The Epithelial Na+ Channel (ENaC) is the rate limiting step for Na+ absorption across many epithelia. In the airways of cystic fibrosis (CF) patients, ENaC is abnormally hyperactive leading to disproportionate Na+ absorption and a depletion of airway surface liquid (ASL) volume. ENaC hyperactivity contributes to mucus stasis and increased incidence of airway infections that frequently lead to the death of the patient. Despite previous efforts, there are no existing therapies to treat abnormal ENaC activity in the lung. Using a proteomic screen, we have identified the protein SPLUNC1 as a potent allosteric inhibitor of ENaC that binds extra-cellularly to ENaC, reducing the amount of ENaC in the plasma membrane and subsequently limiting ENaC activity. We have also identified the ENaC-inhibitory domain of SPLUNC1, and have synthesized small peptide that corresponds to this domain, called SPX-101. This peptide robustly inhibits ENaC and prevents ASL hyperabsorption in CF airway cultures for 24 h following a single dose. SPX-101 continues to function in the presence of neutrophil elastase, which is highly abundant in CF airways, suggesting that this peptide may be therapeutically beneficial in the treatment of CF lung disease. We have also demonstrated that SPX-101 improves survival in a transgenic mouse model of CF that specifically overexpresses ENaC in the lung epithelia (βENaC-Tg) and that SPX-101 can be effectively delivered to the lung via nebulization. Notably, SPX-101 does not induce diuresis or hyperkalemia when delivered by intravenous infusion in rats. Furthermore, nebulized SPX-101 remains sequestered within the lung and <1% of the dose administered to the lung reaches systemic circulation in rats. To advance the development of a SPX-101 for the treatment of CF we are seeking this Phase I SBIR grant to: (i) measure the effect of SPX-101 in rat, canine and ovine bronchial epithelial cells to demonstrate the relevance of these species for toxicological and translational studies, and (ii) define the maximal effective dose and fully power the dose dependent effects of SPX-101 in a CFTR inhibitor- induced inhibition of tracheal mucus velocity in sheep. Completion of the proposed work will lead to a Phase II application that will be aimed at completion of toxicology studies and human clinical trials of this novel therapy for CF.
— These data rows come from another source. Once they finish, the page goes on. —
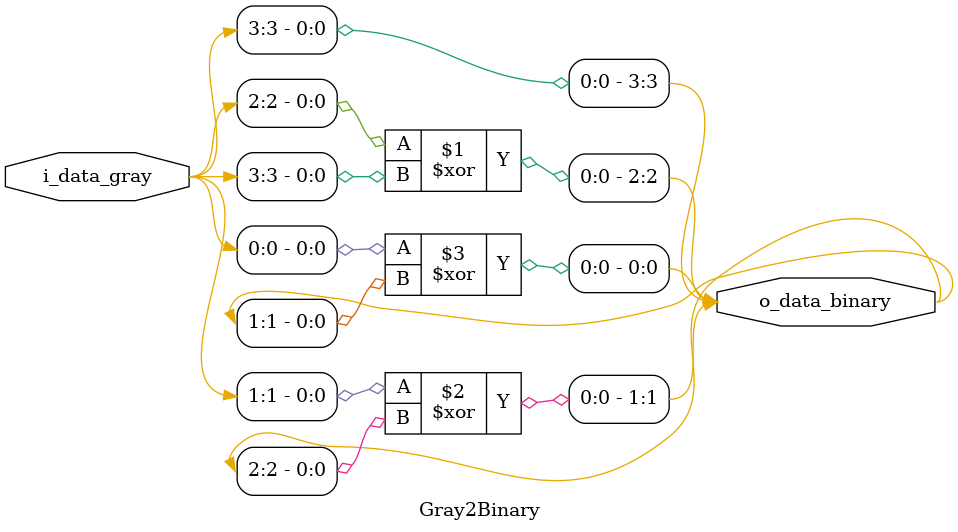
<source format=v>
module Gray2Binary #(
    parameter WIDTH = 4
) (
    input       wire        [WIDTH-1:0]         i_data_gray,
    output      wire        [WIDTH-1:0]         o_data_binary
);

genvar i;
generate
    for (i = WIDTH-2 ; i >= 0 ; i = i - 1) begin
        assign o_data_binary[i] = i_data_gray[i] ^ o_data_binary[i+1];
    end
endgenerate

assign o_data_binary[WIDTH-1] = i_data_gray[WIDTH-1];
    
endmodule
</source>
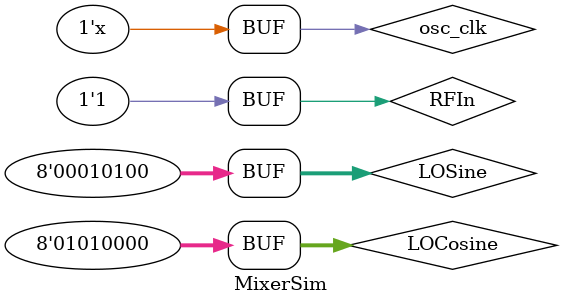
<source format=v>
 


module MixerSim(); 
  reg osc_clk, RFIn;
  reg signed [7:0] LOSine, LOCosine;
   wire DiffOut;
  wire signed [7:0] MixerOutSin;
  wire signed [7:0] MixerOutCos;




Mixer Mixer1 (
.clk (osc_clk),
.RFIn (RFIn),
.sin_in (LOSine),
.cos_in (LOCosine),
.RFOut (DiffOut),
.MixerOutSin (MixerOutSin),
.MixerOutCos (MixerOutCos)
);

initial
begin
	osc_clk = 0;
	RFIn = 0;
	LOSine = 0;
	LOCosine = 80;	  
	#20 RFIn = 1;
	#30 LOSine = 20;
end

always
	#5 osc_clk <= !osc_clk;

endmodule

</source>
上皮Na+通道（ENAC）是许多上皮的Na+抽象的速率限制步骤。在 囊性纤维化（CF）患者的气道实质上过度活跃，导致不成比例 NA+受损和气道表面液体（ASL）体积的部署。 ENAC多动症有助于 粘液停滞和增加的气道感染事件，这些事件经常导致死亡 病人。尽管以前的努力，但没有现有的疗法来治疗异常的ENAC活性 肺。使用蛋白质组学筛选，我们已将蛋白质Splunc1鉴定为潜在的变构抑制剂 eNAC外的ENAC与ENAC结合，减少了质膜中的ENAC量 随后限制ENAC活动。我们还确定了 Splunc1，并合成了与该域相对应的小胡椒，称为SPX-101。这 肽可靠地抑制ENAC并防止CF气道培养物中的ASL超吸附24小时 遵循单剂量。 SPX-101在存在中性粒细胞弹性酶的情况下继续起作用， 在CF气道中高度丰富，表明该肽可能对 治疗CF肺部疾病。我们还证明，SPX-101提高了A CF的转基因小鼠模型，该模型特异性地表达了肺上皮中的ENAC（βenac-TG） SPX-101可以通过雾化有效地传递到肺部。值得注意的是，SPX-101没有 当大鼠静脉输注递送时，会诱导利尿或高钾血症。此外，雾化 SPX-101在肺部保持隔离，<1％的剂量给肺部延伸 大鼠的全身圆圈。 为了促进SPX-101的开发用于治疗CF，我们正在寻求此阶段I SBIR 授予：（i）测量SPX-101在大鼠，犬和卵子支气管上皮细胞中的影响 证明这些物种与毒理学和翻译研究的相关性，以及（ii）定义 最大有效剂量并完全供应SPX-101在CFTR抑制剂中的剂量依赖性作用 诱导的绵羊气管粘液速度的抑制作用。拟议工作的完成将导致 第二阶段的应用将旨在完成毒理学研究和人类的临床试验 这种新颖的CF疗法。